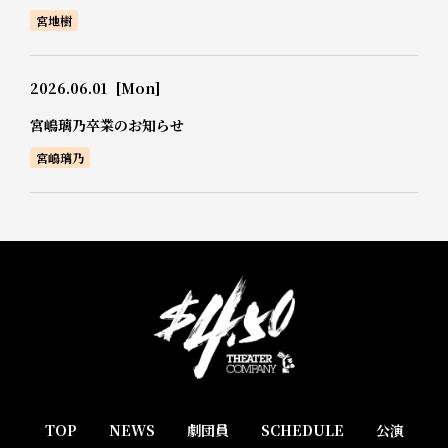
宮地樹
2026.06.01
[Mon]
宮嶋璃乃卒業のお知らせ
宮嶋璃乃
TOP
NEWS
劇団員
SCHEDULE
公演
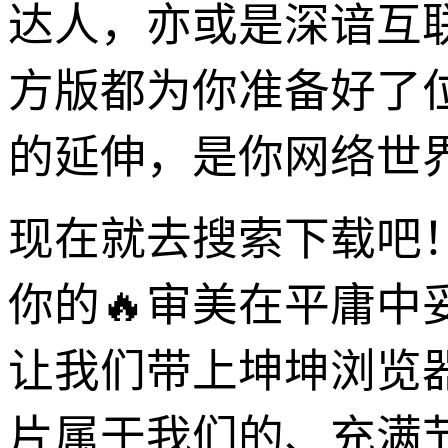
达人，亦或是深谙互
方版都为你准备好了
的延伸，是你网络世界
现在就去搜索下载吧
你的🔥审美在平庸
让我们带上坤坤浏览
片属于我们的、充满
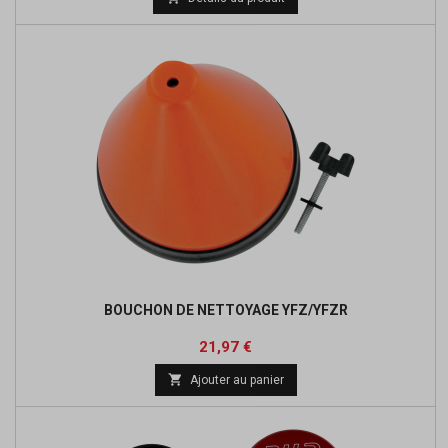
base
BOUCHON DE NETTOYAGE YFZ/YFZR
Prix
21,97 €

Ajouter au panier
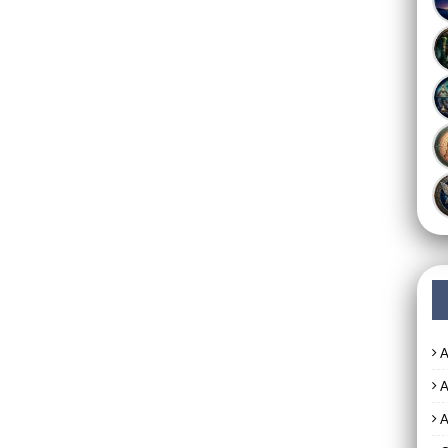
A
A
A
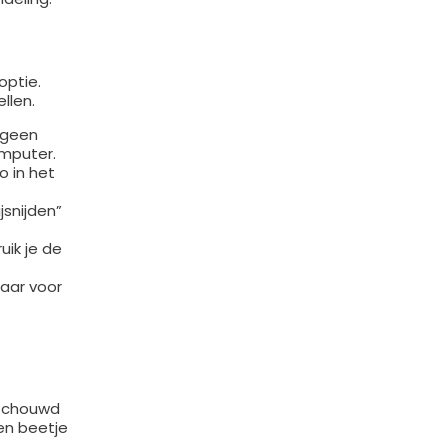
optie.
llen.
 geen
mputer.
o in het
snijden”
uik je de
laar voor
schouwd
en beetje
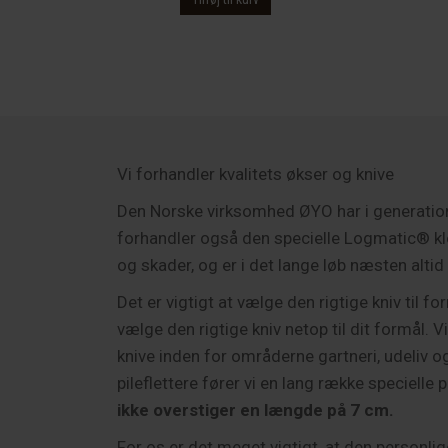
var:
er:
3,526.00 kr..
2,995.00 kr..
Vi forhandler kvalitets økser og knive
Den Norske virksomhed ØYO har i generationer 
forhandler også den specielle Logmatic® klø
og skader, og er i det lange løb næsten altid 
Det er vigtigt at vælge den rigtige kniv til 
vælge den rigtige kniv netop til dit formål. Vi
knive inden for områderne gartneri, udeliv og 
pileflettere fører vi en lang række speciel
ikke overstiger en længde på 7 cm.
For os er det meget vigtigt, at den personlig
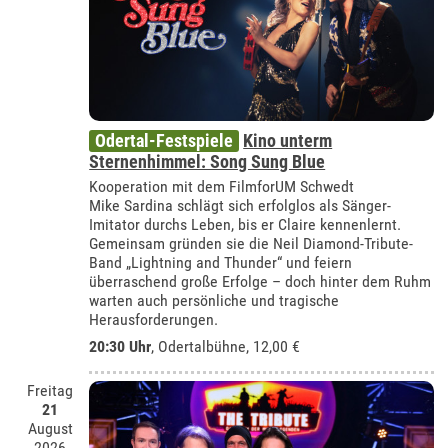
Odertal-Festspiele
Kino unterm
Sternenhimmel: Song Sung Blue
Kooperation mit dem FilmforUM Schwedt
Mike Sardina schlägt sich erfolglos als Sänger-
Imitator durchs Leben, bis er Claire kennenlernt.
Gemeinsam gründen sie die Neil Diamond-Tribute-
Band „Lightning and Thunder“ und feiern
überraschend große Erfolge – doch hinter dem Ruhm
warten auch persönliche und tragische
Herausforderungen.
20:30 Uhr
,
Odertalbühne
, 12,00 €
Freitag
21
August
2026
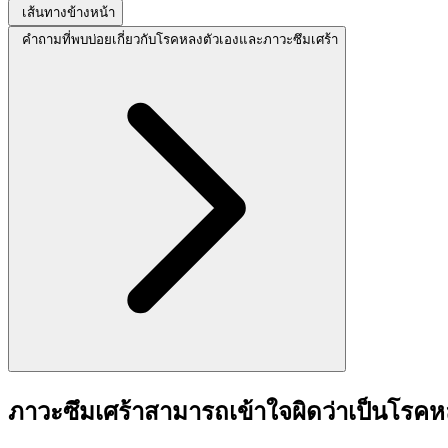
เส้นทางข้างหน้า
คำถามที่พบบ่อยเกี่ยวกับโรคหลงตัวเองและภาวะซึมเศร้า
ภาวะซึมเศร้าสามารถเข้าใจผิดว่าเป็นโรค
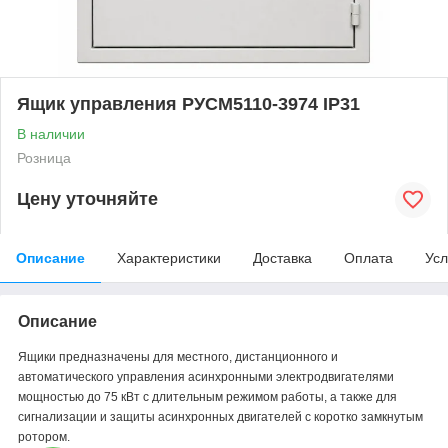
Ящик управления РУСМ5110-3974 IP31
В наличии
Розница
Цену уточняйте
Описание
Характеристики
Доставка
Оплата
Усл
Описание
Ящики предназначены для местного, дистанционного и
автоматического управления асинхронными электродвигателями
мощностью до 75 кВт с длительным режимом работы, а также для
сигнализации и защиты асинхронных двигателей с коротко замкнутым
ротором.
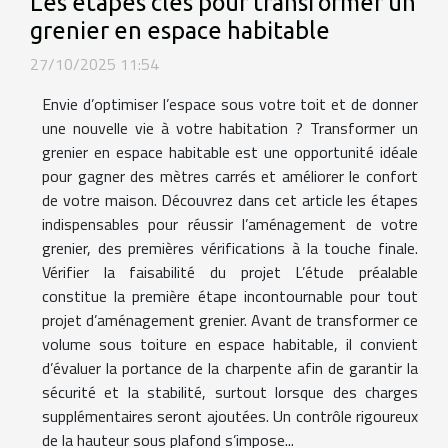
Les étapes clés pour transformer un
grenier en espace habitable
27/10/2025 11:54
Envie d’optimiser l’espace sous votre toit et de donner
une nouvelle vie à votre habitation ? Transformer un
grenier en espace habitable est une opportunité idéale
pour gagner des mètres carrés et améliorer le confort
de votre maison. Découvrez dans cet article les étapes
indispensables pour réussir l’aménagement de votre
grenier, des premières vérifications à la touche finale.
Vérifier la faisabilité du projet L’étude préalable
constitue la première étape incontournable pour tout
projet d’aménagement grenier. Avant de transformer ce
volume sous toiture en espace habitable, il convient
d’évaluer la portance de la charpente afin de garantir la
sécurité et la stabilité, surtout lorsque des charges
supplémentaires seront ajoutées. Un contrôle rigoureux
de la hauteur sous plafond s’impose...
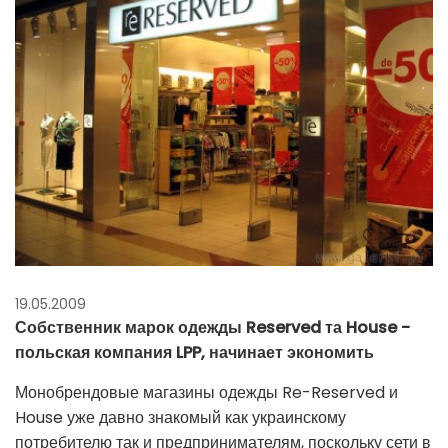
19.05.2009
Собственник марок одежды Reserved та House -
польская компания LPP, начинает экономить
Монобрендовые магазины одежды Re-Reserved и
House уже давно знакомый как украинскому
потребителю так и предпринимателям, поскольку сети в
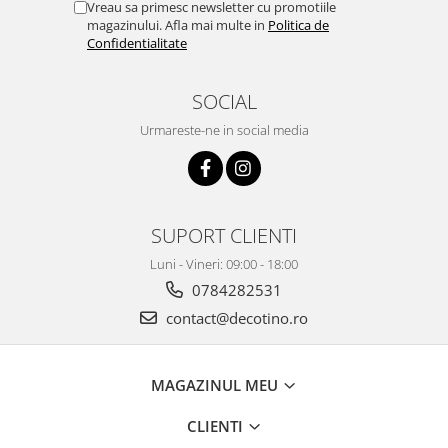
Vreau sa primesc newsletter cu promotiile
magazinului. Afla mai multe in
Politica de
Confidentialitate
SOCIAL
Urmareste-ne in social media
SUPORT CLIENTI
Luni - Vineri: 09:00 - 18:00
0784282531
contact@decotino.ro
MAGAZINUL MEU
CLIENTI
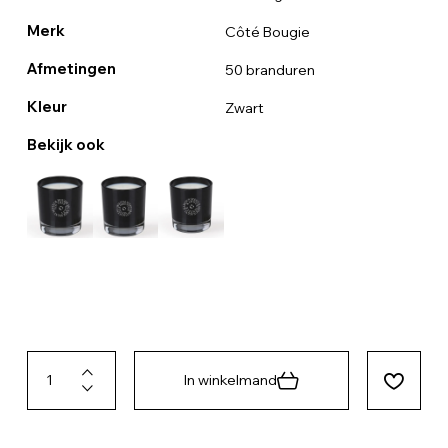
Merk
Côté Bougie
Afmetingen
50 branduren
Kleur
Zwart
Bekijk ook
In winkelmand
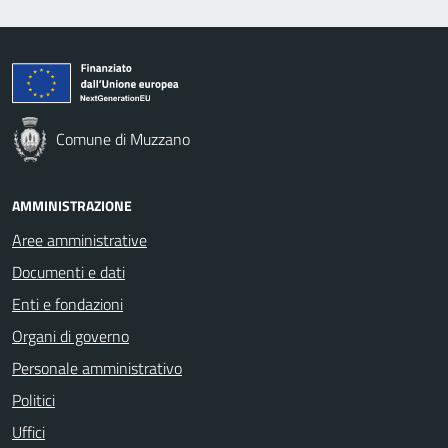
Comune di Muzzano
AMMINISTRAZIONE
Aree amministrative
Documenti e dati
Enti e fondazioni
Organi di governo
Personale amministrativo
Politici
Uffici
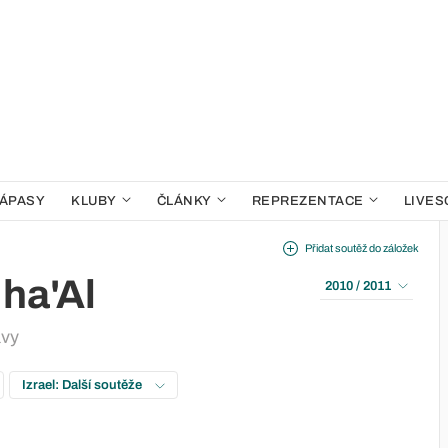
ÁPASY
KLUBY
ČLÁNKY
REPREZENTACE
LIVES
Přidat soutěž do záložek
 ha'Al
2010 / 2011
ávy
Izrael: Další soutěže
--*--
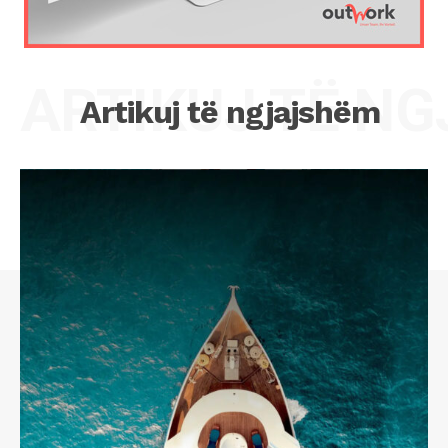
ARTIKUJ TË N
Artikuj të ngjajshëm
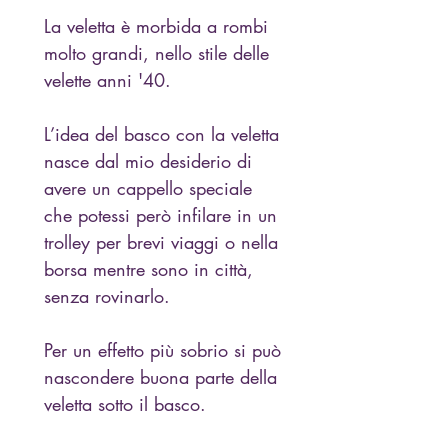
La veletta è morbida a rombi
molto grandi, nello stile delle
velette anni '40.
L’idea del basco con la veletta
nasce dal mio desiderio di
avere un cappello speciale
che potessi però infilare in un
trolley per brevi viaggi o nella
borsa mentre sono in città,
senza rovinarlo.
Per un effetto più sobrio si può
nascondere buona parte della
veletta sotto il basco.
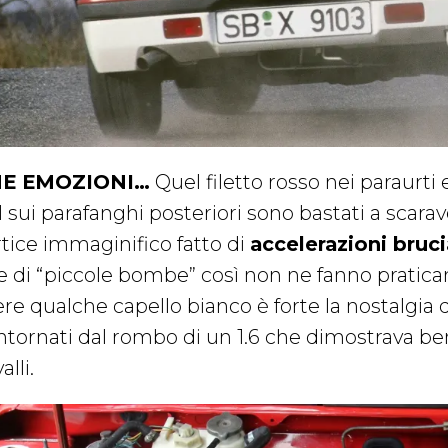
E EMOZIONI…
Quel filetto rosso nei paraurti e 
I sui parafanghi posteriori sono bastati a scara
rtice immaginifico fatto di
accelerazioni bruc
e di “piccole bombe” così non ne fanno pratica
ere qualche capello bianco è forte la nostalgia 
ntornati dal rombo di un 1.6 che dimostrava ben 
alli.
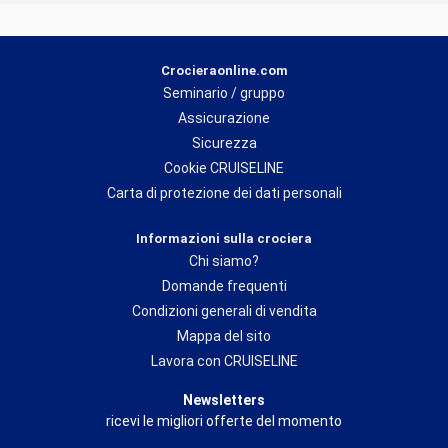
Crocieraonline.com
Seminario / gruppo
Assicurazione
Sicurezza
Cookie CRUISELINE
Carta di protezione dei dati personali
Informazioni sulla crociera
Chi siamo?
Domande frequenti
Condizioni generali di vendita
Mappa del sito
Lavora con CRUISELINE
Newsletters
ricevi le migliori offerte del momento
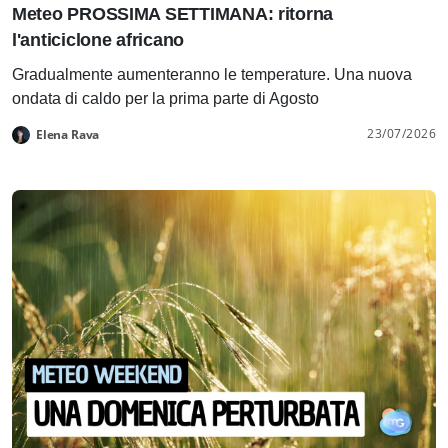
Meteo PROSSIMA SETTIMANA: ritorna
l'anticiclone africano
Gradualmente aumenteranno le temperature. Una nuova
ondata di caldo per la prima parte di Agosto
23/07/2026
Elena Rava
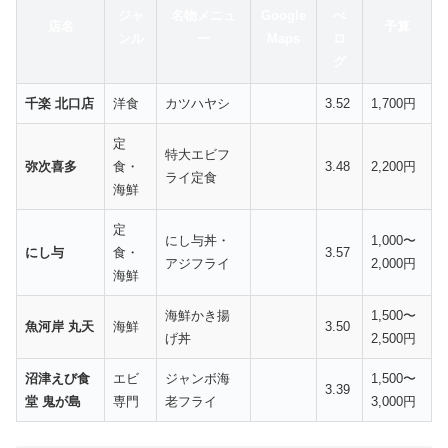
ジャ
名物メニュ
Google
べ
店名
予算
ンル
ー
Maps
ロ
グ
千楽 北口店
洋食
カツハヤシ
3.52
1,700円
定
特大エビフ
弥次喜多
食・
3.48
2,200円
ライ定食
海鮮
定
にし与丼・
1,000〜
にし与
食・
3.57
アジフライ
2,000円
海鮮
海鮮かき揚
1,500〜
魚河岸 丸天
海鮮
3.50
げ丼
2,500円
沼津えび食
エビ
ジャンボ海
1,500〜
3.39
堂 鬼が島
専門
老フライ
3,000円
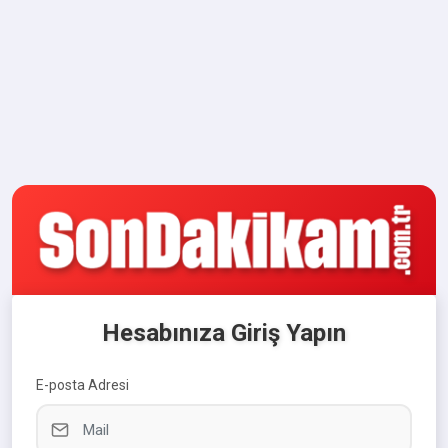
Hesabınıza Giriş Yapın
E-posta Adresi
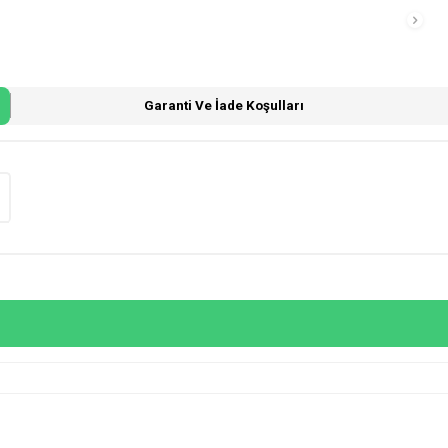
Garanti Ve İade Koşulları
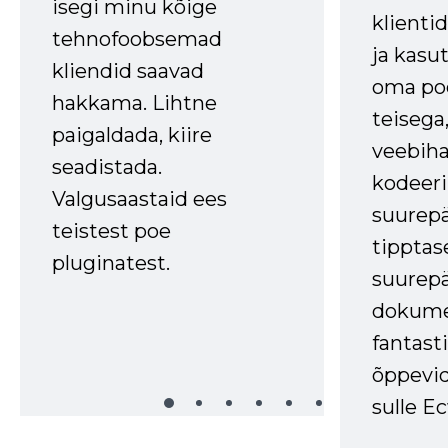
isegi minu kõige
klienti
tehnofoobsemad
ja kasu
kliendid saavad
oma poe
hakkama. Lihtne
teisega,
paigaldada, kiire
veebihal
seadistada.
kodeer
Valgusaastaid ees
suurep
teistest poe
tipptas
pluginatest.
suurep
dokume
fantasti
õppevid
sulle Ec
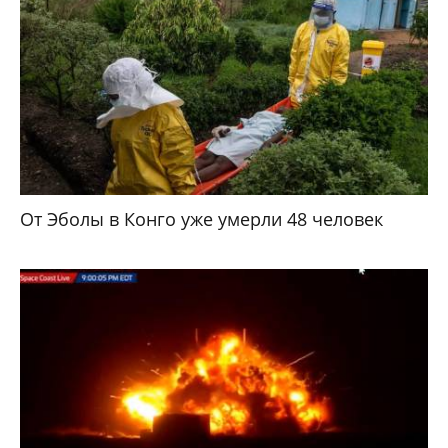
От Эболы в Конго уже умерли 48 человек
--*--
→ Instructions for the task
Report every line in the items above that contains the string "rigtige", copying each such line in full. Case counts, so only matches with the same capitalization qualify.

→ Solution for this task
Det er vigtigt at vælge den rigtige kniv til 
vælge den rigtige kniv netop til dit formål. Vi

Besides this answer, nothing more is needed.